Member of the National Assembly
- In office June 1999 – May 2009

Personal details
- Born: 1 December 1959 (age 66)
- Citizenship: South Africa
- Party: Democratic Alliance Democratic Party

= Paul Swart =

South African politician

Paul Stephanus Swart (born 1 December 1959) is a South African politician who represented the Democratic Party (DP) and Democratic Alliance (DA) in the National Assembly from 1999 to 2009. He represented the North West constituency and is also a former Provincial Chairperson of the DP in the North West province.

== Early life ==
Swart was born on 1 December 1959.

== Legislative career ==
He was elected to the National Assembly in the 1999 general election and served two terms, gaining re-election in 2004. On both occasions, he was ranked first on the party list for the North West Province and therefore served as one of the party's two representatives in the province, alongside Joe Seremane. By 1999, he was also the DP's provincial chairperson in the North West.

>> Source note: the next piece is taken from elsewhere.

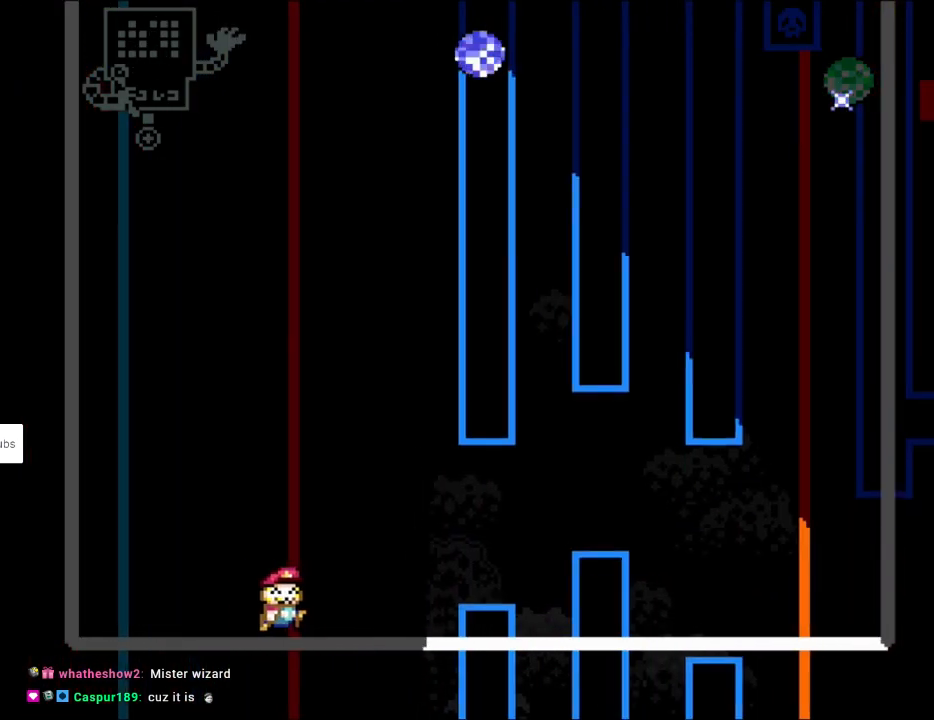
{"buttons": ["B", "Y", "DPAD_RIGHT"], "events": [[100, "DPAD_RIGHT", "down"], [233, "B", "down"], [333, "B", "up"], [350, "DPAD_UP", "down"], [433, "B", "down"], [450, "DPAD_UP", "up"]]}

The DP joined the DA coalition shortly after Swart was elected. He served as the DA's spokesman on safety during his first term and as spokesman on intelligence during his second term. In 2007, the DA caucus elected him as one of the party's four whips in the National Assembly, the others being Sandy Kalyan, Willem Doman, and Donald Lee. He left Parliament after the 2009 general election.